Sahrmann’s take on this concept is simple.  We have muscles that should act as prime movers and other muscles that assist in that similar movement (synergists).  When the prime movers stop doing their job, the synergists (or secondary movers) are forced to compensate.  For example, how many times do we hear of people who have tight hamstrings and think that doing isolated work for the hamstrings is the way to prevent strains?  I forget what strength coach I was listening to, but in short, he had a NFL pro-bowl wide receiver come to him in the off-season who had a history of hamstring strains.  They tested his hamstring strength = incredibly strong.  They tested his glute function= significantly poor.  Classic example that the prime mover of hip extension (should be gluteus maximus) wasn’t strong enough to do it’s job therefore the hamstrings and probably adductor magnus were doing double time to compensate.) This is also a concrete example of why hamstring curl machines should never be used due to lack of hip extension and glute firing during the movement.

Stability Ball Hamstring Curls

This is just one exercise by Ben Bruno, along with glute activations, that can be used to allow the hip extensors to work in a more functional manner.

Strengthen that posterior chain

Have a pec strain, look for weak subscapularis.  Strained hip flexor or  “quad pull”, look for weak psoas.  These are just some of the injury problems that are occurring due to overuse of the synergists and lack of contribution from the prime mover of that particular movement.
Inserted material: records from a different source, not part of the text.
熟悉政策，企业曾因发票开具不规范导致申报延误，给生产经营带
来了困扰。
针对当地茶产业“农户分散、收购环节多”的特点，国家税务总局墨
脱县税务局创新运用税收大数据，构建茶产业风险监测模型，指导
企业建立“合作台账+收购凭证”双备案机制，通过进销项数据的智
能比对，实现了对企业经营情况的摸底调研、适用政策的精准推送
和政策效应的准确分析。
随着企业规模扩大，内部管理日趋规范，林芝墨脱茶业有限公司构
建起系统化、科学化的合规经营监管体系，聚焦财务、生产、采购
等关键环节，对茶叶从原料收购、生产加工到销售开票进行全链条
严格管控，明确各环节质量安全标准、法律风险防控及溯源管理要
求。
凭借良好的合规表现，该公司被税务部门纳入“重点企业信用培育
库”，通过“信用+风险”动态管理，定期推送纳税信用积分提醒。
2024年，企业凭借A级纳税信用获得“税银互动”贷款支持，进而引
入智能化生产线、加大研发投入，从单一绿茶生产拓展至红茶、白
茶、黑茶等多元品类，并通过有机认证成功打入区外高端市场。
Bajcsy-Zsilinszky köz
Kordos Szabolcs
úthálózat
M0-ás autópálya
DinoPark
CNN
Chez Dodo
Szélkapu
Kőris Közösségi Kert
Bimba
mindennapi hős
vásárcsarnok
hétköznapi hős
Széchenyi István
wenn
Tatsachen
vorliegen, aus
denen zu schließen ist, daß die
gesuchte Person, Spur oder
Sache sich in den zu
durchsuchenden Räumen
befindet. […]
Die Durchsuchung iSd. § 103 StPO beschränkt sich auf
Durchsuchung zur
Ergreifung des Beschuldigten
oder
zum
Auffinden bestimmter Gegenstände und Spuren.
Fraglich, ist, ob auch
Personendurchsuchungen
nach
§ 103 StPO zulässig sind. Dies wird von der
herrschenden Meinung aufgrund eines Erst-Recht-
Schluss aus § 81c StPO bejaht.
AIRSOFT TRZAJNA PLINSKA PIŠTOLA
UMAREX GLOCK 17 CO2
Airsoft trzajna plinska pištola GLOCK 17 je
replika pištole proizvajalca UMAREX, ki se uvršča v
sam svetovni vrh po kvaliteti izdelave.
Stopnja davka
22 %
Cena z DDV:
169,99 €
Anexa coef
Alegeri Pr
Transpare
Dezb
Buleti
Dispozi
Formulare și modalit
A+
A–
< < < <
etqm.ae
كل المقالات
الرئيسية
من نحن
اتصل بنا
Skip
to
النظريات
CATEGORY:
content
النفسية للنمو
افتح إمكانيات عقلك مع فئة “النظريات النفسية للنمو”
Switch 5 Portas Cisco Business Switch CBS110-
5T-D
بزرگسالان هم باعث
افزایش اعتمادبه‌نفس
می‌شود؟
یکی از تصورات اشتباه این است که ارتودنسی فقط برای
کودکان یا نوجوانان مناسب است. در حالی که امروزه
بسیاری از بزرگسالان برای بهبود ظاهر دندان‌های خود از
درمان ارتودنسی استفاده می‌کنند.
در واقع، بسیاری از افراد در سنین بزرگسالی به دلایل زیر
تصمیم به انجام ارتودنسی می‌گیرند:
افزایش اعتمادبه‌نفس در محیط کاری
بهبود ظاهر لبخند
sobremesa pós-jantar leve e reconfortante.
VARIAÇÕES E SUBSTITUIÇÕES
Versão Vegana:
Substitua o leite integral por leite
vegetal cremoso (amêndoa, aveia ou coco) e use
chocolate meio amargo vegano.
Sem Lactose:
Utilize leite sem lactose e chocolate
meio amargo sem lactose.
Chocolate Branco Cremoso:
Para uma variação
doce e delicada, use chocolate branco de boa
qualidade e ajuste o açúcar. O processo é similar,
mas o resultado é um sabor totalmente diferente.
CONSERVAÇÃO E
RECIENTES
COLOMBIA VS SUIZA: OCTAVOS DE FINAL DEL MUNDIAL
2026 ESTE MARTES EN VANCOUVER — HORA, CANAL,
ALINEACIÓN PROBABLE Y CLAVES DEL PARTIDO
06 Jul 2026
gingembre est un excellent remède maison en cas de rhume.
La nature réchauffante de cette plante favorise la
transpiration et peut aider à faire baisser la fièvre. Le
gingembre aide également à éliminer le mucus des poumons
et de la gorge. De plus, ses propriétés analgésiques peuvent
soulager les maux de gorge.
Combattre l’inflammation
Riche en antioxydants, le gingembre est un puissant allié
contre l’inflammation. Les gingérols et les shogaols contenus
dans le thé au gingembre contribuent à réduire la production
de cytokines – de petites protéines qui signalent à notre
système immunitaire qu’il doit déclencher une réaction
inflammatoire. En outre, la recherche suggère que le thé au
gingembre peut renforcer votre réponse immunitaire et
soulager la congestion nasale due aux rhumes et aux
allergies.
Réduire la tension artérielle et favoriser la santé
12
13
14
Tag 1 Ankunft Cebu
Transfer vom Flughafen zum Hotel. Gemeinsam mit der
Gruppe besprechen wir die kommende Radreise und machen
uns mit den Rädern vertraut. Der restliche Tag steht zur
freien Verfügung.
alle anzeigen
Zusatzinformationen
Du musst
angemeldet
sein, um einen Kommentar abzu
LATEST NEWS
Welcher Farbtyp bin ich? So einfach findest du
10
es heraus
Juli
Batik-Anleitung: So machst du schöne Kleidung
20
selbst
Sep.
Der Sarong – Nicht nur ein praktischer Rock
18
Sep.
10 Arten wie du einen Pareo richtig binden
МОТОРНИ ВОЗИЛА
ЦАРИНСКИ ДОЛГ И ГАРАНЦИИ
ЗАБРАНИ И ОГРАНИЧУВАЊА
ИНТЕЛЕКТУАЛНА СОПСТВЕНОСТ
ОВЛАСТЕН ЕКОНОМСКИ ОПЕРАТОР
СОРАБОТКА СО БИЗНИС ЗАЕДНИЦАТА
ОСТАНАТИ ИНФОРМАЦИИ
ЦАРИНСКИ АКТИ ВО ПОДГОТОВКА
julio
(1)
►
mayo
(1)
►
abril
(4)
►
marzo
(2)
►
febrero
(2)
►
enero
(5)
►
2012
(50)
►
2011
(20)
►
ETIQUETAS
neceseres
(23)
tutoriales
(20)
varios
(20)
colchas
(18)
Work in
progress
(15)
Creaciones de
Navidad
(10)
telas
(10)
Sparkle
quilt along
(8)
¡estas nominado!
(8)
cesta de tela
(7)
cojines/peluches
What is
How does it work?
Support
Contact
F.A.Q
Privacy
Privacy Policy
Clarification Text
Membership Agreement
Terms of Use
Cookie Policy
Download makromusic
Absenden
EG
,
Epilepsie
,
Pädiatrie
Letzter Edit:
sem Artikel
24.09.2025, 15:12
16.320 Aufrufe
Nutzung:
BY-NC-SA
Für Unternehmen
Often times, tightness is a result of weakness.

Have a great Sunday,


Categories: Injury Prevention, Strength Training

Tags: , , , ,

3 replies

  1. Hi Matt. What does one do if they strain and or tear the weak synergist muscle (glutes)? I’ve read all about treating hamstring and groin strains with muscular balancing, working (PGM, lateral rotators/ glute max etc.), but what does one do when they strain one of them? I’m guessing rest, but that’s kind of hard to do with symptoms on both sides and just walking involves all of those muscles. Cortisone injection an idea? Thanks. Hope all is well.

    • DP,
      Where specifically is the pain? Also, what were you doing when this occured? Are there certain movements that cause major irritability (if it’s specific movement, please let me know). Even the groin and hamstrings are constantly involved with walking and moving in single leg stance along with the glutes and rest of the lower body.

      • Most of the symptoms I feel is an intense nerve burn and tightness with some numbness in the hip, lateral/posterior thigh, sits bone, BACK OF KNEE, lateral/posterior calf and foot. The tenderness I feel is on the posterior side of the greater trochanter (kind of where the attachments are for the lateral rotators).

        Exercises were: side hip lying abduction with the leg externally rotated and extended, glute bridges with feet in and knees out to target GM and daily movement patterns to ensure proper alignment (standing, walking, sitting, squatting). Squatting while focusing on activation of the glutes really intensifies the burning sensations. These simple exercises were done in excessive amounts in the beginning. They seem to help in some bio-mechanical aspects like less snapping and popping in joints, however the burning sensation increases.

        I’ve tried all sorts of deep massage treatment on my own and from specialists to dig out knots, but deep massage just doesn’t feel right anymore, kind of like a dull/burn ache sensation instead of that oooo that’s a knot sensation. Now it feels like the other muscles (hams, quads, groin etc) are working overtime. Hoping not to damage those due to whatever is going on. Thanks again Matt.